Beloved Reader,
I stood atop the cascading rocks at Castle Edinburgh a few days ago in Scotland, imagining the manpower that was laid within those stones and mortar, a whole village lending a helping hand to build a place to live and rule for the King. The majesty of it all was astounding, beautiful, breathtaking. The turrets, the cobble stone roads, the moat, and the view from beyond the castle wall was one of the most spectacular things I’ve ever seen. Call me a tourist. Call me a lover of past triumphs and failures. Perhaps it’s the gruesome history that attracts me. The bloodthirsty crowds that awaited trails and tortures of traitors and thieves. Maybe I am just odd. Bertrand Russell once said:
“Happiness is nonetheless true happiness because it must come to an end, nor do thought and love, lose their value because they are not everlasting.”
I believe the finite sense in which we live compels us to look at life more beautifully, more profound, more involved. After all, how exciting would this life be, if it were everlasting?
I am sitting on an airplane flying back from England at this very moment. I look out of the window and all I can see is the mighty Atlantic Ocean stretched out for thousands of miles in all directions below me. I can’t imagine the weight and loss of crossing this magnificent body of water on a ship bound for the new world only a century ago. We live in an age of convenience, of conformity and of calamity. Yet still, here in 2013 I am grateful to have the opportunity to live this life, no matter how short it may or may not be.
May 13th 2013. I’ve officially being travelling and touring and releasing records for a decade. What a fucking dream come true. No, I am not rich. Nor do I have an education, a rich uncle, or a family business to fall back on. This is it for me. I endeavor to create art that means something to me, and hopefully it means something to you as well. More often than not I feel guilty. I feel the guilt of not contributing to this world, financially, scientifically, and perhaps existentially. I’ve lived “Paycheck to Paycheck” like so many of you in this country since I started paying my own bills 15 or so years ago. But, my modest life has afforded me the luxury of traveling and seeing the world, which is most certainly something I never thought I’d get a chance to do.

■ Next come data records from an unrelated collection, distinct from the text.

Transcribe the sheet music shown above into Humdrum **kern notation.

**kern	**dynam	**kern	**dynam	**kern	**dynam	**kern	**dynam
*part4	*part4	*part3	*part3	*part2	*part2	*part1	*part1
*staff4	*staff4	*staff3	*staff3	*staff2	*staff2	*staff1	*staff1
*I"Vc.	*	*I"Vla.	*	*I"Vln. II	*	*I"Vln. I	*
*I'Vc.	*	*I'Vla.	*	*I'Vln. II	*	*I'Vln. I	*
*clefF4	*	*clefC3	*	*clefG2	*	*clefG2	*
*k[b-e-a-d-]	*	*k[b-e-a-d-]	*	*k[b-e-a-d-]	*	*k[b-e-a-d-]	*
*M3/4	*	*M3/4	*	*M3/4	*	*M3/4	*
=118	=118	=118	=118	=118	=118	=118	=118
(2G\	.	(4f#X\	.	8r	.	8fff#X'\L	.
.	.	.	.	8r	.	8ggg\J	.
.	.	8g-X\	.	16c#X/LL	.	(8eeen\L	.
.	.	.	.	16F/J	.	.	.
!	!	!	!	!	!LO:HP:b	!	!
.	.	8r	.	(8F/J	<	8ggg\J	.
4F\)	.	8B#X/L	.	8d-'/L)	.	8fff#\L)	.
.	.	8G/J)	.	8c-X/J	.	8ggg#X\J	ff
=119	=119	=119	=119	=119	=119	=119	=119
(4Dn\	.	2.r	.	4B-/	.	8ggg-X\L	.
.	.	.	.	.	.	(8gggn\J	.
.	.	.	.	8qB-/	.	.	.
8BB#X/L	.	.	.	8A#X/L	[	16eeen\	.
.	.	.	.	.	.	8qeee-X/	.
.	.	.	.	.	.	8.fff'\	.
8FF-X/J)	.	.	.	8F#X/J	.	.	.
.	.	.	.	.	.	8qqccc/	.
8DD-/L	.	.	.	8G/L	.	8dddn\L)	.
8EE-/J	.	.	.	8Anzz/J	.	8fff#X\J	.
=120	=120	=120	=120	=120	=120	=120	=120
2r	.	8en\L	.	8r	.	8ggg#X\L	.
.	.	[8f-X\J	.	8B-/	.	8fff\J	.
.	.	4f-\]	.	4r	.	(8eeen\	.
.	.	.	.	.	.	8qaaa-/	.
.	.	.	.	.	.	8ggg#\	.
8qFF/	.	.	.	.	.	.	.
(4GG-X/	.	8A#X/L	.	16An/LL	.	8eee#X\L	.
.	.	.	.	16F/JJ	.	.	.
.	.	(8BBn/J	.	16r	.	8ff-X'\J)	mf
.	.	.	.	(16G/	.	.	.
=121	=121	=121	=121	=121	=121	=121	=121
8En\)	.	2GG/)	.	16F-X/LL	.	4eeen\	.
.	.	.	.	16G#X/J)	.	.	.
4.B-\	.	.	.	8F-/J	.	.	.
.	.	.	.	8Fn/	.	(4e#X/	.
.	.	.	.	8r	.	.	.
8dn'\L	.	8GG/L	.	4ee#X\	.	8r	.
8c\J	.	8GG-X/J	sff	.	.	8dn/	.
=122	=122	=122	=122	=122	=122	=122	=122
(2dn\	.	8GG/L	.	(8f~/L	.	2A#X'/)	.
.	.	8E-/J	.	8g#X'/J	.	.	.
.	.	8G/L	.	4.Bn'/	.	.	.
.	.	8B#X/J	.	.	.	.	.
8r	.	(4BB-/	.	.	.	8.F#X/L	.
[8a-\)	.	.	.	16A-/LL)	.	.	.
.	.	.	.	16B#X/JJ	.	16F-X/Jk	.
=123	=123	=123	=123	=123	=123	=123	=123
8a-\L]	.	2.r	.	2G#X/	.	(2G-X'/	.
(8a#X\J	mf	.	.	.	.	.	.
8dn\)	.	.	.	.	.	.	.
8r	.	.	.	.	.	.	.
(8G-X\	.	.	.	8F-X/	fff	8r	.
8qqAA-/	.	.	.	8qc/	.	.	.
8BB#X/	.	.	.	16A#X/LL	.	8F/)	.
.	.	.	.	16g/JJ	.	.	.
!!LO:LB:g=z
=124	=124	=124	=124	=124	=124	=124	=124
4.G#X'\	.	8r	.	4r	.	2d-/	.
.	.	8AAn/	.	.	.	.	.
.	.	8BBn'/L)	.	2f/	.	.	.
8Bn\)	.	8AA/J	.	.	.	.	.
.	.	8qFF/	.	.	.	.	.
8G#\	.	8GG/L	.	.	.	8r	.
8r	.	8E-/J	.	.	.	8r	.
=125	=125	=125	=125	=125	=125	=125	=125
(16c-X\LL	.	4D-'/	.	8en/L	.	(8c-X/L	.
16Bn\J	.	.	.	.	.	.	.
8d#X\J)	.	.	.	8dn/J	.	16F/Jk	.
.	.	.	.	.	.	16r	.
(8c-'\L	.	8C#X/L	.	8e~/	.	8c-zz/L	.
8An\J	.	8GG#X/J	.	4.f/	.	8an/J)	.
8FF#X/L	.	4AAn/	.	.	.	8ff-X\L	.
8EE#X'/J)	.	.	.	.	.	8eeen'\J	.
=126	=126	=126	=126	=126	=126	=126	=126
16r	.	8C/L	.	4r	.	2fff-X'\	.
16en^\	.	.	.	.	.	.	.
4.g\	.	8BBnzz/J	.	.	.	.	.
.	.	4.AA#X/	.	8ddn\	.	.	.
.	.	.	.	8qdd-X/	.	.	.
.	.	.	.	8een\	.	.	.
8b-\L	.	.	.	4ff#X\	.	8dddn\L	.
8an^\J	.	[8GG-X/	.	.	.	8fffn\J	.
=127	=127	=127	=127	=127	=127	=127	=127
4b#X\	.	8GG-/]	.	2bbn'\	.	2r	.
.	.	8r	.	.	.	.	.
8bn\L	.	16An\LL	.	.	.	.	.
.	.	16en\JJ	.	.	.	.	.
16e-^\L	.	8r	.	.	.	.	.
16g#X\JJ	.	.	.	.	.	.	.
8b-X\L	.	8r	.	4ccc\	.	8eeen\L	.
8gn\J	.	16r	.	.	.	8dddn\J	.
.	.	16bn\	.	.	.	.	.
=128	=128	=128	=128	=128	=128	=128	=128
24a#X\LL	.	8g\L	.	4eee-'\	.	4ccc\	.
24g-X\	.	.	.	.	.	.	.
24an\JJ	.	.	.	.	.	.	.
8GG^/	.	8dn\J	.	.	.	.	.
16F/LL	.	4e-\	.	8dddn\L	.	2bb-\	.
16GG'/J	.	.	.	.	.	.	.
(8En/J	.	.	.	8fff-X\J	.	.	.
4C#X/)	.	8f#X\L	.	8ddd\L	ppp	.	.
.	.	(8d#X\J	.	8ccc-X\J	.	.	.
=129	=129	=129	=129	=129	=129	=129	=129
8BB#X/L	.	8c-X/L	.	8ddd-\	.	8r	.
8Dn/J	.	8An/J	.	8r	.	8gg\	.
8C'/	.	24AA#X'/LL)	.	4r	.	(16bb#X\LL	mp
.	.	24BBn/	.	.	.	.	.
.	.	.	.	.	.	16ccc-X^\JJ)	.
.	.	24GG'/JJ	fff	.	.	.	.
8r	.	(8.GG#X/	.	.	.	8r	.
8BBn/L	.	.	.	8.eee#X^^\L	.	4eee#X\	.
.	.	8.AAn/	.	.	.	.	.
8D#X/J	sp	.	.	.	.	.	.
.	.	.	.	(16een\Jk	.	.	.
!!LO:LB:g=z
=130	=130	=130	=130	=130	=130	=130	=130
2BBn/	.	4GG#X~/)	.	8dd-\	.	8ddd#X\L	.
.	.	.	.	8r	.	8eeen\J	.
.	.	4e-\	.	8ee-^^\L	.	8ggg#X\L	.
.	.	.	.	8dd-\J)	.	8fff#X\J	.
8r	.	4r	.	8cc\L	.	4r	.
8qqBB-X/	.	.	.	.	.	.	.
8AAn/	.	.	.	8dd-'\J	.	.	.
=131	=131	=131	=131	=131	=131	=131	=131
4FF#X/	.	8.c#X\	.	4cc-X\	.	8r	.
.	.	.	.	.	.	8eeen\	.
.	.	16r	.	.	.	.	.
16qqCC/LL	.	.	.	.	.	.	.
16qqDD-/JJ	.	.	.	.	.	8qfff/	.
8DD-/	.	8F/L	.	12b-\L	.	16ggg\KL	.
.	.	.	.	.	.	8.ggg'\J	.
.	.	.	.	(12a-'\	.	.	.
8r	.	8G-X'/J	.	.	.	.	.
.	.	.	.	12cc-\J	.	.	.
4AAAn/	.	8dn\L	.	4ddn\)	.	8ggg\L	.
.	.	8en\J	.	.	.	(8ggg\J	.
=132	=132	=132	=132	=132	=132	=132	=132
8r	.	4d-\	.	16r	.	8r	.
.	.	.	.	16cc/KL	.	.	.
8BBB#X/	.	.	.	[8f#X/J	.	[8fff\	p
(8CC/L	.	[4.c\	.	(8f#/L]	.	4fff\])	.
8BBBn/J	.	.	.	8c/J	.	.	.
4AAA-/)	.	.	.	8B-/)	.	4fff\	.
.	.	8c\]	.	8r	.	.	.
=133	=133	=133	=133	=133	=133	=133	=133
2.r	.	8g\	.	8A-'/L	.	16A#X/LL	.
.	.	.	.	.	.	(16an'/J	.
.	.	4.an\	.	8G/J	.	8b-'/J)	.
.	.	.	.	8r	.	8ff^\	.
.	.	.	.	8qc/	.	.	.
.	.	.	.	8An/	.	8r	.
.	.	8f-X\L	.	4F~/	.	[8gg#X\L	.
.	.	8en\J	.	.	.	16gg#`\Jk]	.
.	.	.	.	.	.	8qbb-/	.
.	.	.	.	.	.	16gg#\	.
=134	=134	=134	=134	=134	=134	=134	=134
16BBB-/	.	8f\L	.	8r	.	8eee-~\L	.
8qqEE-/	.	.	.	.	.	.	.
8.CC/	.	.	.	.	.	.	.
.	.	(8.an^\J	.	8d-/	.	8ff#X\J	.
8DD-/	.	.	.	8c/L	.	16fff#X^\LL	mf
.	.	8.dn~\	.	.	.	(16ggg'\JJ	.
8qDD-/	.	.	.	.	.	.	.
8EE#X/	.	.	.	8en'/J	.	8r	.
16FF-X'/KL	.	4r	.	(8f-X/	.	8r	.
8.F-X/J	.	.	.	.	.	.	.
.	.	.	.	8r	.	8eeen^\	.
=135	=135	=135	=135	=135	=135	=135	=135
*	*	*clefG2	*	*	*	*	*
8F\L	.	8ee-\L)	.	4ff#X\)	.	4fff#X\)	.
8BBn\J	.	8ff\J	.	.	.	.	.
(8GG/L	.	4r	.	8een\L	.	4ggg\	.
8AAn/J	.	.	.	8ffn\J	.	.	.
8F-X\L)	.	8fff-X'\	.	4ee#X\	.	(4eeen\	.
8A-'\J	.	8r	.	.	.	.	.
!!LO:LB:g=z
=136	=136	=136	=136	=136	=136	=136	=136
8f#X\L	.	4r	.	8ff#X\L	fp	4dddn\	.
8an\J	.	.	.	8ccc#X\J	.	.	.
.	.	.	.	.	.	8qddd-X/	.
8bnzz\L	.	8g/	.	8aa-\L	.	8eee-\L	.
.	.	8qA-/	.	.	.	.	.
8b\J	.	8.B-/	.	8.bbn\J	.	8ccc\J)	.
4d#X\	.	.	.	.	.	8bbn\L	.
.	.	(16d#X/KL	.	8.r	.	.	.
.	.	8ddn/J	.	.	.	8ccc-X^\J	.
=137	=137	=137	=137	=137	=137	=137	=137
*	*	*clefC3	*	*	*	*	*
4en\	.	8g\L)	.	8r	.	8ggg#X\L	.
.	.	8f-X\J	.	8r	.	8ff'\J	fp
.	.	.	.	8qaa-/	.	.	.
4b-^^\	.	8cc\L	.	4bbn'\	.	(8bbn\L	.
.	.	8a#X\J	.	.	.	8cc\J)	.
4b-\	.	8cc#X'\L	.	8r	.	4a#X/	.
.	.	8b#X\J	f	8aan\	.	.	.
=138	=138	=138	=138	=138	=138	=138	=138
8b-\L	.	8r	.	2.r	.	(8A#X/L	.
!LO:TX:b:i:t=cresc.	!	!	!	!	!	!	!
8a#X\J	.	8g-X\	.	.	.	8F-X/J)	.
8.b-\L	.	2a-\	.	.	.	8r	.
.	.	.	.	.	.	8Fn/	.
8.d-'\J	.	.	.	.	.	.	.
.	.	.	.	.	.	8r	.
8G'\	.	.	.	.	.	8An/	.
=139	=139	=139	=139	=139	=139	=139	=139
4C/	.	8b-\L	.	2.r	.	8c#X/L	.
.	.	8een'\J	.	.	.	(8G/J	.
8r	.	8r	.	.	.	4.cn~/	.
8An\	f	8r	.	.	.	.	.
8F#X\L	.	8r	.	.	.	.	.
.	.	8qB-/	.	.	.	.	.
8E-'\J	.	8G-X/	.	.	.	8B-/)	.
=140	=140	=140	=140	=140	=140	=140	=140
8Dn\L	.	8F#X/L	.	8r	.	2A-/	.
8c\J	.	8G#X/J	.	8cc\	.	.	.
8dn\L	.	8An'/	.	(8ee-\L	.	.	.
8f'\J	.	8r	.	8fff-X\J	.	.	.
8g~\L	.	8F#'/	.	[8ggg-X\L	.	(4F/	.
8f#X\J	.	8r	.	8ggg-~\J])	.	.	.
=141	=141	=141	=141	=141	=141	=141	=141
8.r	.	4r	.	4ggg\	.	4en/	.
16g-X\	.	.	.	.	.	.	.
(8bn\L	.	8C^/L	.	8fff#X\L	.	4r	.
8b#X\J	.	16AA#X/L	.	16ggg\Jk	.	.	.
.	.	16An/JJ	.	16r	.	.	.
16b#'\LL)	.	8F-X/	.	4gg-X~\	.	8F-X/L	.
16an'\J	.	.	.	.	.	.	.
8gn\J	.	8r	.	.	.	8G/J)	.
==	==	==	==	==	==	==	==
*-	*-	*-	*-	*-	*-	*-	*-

This month also marks another milestone. It’s been more than a year since the release of “Silentium Amoris”. Time just seems to slip right past us, doesn’t it? In the last year I have fully toured the United States and Canada three separate times and traveled back to the old world almost ten. The time has finally come to take a break. Believe me, I could use the rest. I feel 10 years older than I am. As you’re reading this, you’re probably wondering, a break? For how long?? The truth is, I am mad at times, insane with inspiration and cannot sit still for very long, that probably lends to the prolific nature of my being. Maybe it’s because I don’t self medicate, to quiet the voices within my head I write, I create, and I may have found a new love of stone masonry and laying bricks.
This summer is going to be filled with time at home with my family, BBQs and nights out in the garden looking up at different constellations that surround us. Ancient men and women thought they were benevolent gods with plans, or angry deities whose wrath they didn’t want to experience. Now, with modern science, technology and the power of the Hubble telescope, we know that they are not only unthreatening, but are in fact, different planets arranged in other solar systems, living in galaxies and galaxy clusters all over the known universe. You don’t need stories written in ancient times about preposterous events like living in a big fish, or parting a red sea to feel the spectacular beauty that has enveloped this world since the dawn of time. You merely need to look up at the sky to notice the awe-inspiring place we all reside. And how fortunate we are not to be fooled by myths.
Kenneth and I have gotten a huge portion written for the next chapter in the saga of William Control. Some of you have read interviews where I have talked a little about it. The story is going to be a prelude to Hate Culture. We are going to dive into the events and creation of the madness in this characters life and the reason why he is so destructive. I’ll be setting up some pre order stuff in the coming months to try and fund the album. So keep and eye out for that.
Sadness creeps into my heart when I think about not playing any shows for the next 6 months or so. I come alive when I am performing for you but I know the wait will be well worth it. The rumors are true. After 5 years of doing this project I am finally going out on a headline tour here in America. We’ve been setting it up for a couple of months now and I am going to try and come to all places you’ve asked me to. If there are bands or artists you’d like to see out on the tour with me please feel free to message me on facebook or twitter and voice your opinions. I’ll probably do some limited VIPs for that tour as well. Be on the look out.
I am also going to be producing a band from London called “Fearless Vampire Killers” next month here at Hells Half Acre. They are spectacular and if you don’t know who they are yet, you will soon enough.
It’s been a pleasure. Thank you for coming to the shows, singing along and dancing your fucking ass off. I cannot wait for the future of all our adventures together.